Ia mengaku ikut kegiatan karnaval dan menampilkan budaya Papua karena menghargai undangan. Namun tindakan yang dialami membuat Kostantina kecewa.
“Tindakan aparat itu membuat saya benar-benar kecewa, dan banyak teman-teman Papua juga ikut kecewa. Seharusnya sebelum menampilkan tarian, mereka bisa bicara apa yang boleh dan tidak boleh kita kenakan, termasuk urusan kostum. Bukan menarik tangan saya yang sedang menari di hadapan banyak orang. Saya benar-benar kecewa dan malu bahkan menyesal kenapa ikut kegiatan ini,” tutur Konstantina.

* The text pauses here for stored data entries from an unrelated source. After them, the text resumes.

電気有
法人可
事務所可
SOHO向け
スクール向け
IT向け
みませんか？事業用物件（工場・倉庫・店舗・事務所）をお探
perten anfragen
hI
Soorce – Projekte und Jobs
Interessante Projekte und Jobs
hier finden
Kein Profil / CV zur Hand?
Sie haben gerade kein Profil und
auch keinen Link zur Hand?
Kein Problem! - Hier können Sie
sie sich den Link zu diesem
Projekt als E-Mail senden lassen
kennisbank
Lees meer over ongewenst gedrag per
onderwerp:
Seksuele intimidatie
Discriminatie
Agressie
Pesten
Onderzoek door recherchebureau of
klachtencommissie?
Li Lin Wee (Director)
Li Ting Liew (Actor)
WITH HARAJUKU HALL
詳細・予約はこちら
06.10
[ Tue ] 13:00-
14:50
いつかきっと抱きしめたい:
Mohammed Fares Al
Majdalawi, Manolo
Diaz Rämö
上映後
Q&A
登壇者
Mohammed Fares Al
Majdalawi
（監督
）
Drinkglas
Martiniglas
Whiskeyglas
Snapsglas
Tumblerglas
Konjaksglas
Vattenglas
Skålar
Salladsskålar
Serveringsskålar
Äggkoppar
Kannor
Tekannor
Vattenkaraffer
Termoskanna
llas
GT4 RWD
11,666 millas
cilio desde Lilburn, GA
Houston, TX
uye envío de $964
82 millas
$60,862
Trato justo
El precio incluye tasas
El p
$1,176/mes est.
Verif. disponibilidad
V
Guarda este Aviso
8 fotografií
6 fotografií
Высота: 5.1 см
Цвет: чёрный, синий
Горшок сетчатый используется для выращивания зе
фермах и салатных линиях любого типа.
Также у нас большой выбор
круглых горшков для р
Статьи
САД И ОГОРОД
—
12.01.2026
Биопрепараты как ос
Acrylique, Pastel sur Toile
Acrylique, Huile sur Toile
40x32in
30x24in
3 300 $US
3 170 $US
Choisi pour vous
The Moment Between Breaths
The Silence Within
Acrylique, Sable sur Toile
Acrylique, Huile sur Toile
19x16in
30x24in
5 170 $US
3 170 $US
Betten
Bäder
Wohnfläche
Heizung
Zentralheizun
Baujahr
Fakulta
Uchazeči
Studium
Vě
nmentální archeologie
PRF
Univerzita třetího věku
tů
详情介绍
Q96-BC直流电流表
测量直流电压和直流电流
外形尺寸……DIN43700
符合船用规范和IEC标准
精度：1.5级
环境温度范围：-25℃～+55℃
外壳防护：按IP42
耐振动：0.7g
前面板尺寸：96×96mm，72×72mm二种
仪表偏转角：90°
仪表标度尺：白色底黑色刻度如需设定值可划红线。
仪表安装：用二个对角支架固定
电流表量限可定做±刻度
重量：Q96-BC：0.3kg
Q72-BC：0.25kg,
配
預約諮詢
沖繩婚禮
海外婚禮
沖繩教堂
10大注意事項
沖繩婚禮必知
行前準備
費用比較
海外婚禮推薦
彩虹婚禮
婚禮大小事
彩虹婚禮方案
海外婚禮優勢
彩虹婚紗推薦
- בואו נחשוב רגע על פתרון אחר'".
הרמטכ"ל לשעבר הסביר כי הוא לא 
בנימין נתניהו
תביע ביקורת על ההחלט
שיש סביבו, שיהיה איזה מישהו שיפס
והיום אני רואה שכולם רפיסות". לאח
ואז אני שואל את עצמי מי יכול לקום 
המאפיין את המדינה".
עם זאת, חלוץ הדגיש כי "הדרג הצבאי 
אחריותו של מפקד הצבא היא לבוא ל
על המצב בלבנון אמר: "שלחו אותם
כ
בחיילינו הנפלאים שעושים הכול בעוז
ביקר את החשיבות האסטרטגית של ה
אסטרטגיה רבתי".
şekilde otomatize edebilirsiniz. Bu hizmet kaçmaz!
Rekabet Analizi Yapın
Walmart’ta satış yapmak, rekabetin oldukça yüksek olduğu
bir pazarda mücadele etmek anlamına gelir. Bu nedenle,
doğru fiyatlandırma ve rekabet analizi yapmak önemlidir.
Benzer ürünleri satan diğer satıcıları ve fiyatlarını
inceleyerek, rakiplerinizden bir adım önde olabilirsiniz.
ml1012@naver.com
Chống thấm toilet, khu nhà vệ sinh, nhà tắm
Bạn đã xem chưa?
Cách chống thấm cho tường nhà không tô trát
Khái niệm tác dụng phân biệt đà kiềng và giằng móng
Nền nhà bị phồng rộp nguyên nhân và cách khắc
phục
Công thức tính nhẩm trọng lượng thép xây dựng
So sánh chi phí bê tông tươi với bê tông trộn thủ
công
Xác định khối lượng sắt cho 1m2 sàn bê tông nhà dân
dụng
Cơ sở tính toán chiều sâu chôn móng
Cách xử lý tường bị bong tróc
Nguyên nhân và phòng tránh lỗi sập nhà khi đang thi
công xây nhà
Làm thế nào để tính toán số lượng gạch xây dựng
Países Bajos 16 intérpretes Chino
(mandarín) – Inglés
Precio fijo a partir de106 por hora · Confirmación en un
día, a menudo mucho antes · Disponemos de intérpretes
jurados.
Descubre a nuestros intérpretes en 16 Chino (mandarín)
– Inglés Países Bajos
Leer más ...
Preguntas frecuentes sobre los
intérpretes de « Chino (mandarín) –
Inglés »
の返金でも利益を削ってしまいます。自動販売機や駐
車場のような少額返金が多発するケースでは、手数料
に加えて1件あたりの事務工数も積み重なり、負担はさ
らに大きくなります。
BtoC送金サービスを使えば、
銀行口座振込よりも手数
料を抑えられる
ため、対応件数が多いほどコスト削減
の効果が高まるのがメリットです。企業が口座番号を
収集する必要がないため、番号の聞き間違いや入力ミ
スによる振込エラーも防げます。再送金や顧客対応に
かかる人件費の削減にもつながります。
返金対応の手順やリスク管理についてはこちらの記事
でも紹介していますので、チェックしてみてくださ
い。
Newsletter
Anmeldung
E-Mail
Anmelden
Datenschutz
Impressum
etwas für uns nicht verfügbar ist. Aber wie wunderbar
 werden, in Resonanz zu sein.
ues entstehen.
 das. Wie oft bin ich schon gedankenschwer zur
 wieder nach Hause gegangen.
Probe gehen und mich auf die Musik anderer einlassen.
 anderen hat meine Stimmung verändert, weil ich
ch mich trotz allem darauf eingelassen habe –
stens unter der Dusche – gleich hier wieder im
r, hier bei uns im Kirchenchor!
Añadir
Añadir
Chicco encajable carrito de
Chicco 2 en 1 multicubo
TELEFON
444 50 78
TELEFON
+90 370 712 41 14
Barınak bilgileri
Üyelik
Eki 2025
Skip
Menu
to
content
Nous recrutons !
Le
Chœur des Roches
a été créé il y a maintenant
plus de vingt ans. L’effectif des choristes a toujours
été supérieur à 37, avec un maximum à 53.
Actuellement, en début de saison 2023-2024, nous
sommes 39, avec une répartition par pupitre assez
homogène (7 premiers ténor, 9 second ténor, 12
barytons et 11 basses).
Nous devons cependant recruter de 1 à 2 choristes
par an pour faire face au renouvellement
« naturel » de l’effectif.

Kasus ini, secara organisasi PERMAPPA Jember tidak menanggapi dikarenakan bersamaan dengan kasus RASISME di Surabaya waktu itu. Tetapi kami tanggapi secara tulisan kepada oknumnya.
Apropriasi “Kultur Papua”?
Mengenakan budaya wilayah lain tanpa memahami maknanya. Dari itulah kami orang Papua di Jember sadari bahwa seperti yang telah dilakukan oleh warga Rambipuji, Jember, Jawa Timur, Sabtu 16 September 2023 adalah Pemalsuan budaya Papua, dengan kata lain pelecehan budaya secara serius.
Perilaku semacam Ini adalah murni Program ‘KOLONIALISME’ yang meng-Indonesiakan orang Papua secara paksa.
Baca juga: Anak Presiden Jokowi Pakai Pakaian Adat Asal Papua: Apropriasi Kultur ?
Dalam memory ingatan Rakyat Papua bahwa negara Indonesia telah memanipulasi sejarah politik bangsa Papua dan kini budaya pun sedang di-Apropriasi dengan jargon budaya Nusantara milik warga negara Nusantara Indonesia.
Semua demi melegalkan kedudukan ‘aneksasi’ Indonesia di Papua. Tidak ada alasan menghormati budaya orang hanya dengan kenakan pakaian adat suku wilayah lain tanpa memahaminya.